We introduce two additional assumptions that will allow us to take advantage of good representations and perform an instance-dependent regret analysis. A very natural measure of hardness is the minimal sub-optimality gap, which captures the difficulty in detecting sub-optimal actions.

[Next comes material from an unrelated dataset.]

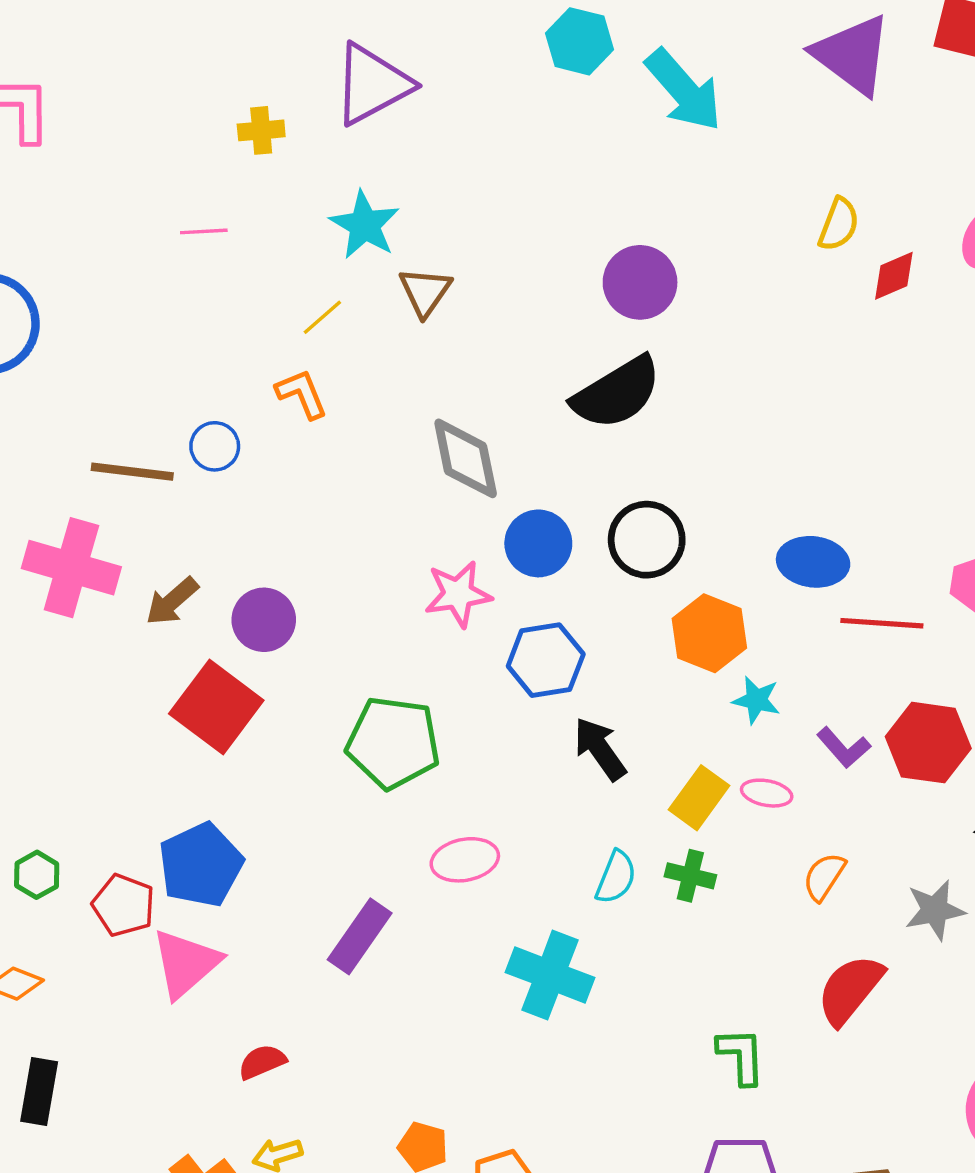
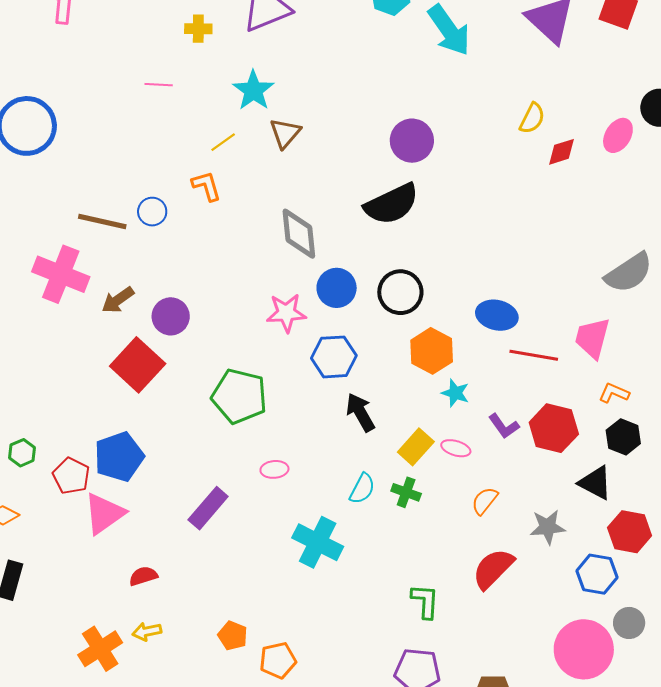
pink ellipse: (465, 860) -> (274, 469), size x0.7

\begin{assumption}\label{ass:sub_optimality_gap_exists}(Well-defined minimal sub-optimality gap)
The quantity
    \[
        \Delta_{\textnormal{min}} := \min_{s\in\mathcal{S}, a\in\mathcal{A}, h\in[H]: \Delta_{h}(s,a)>0} \Delta_{h}(s,a)
    \]    
    is well-defined.
\end{assumption}

Finally, we assume that the minimal optimal occupancy exists. Intuitively, we ensure that when playing an optimal decision policy, we will eventually visit all states reachable by this policy. 

\begin{assumption}\label{ass:min_optimal_occupancy_exists}(Well-defined minimal optimal occupancy)
The quantity
    \[d_{\textnormal{min}}^{\star} = \min_{s\in\mathcal{S},a\in\mathcal{A},h\in[H],\pi^{\star}\in\Pi^{\star}: d_{\mathcal{P}^{\star},h}^{\pi^{\star}}(s,a) > 0 }d_{\mathcal{P}^{\star},h}^{\pi^{\star}}(s,a)\]
    is well-defined.
\end{assumption}

Note that both assumptions are trivially satisfied whenever $\mathcal{S}$ and $\mathcal{A}$ are finite.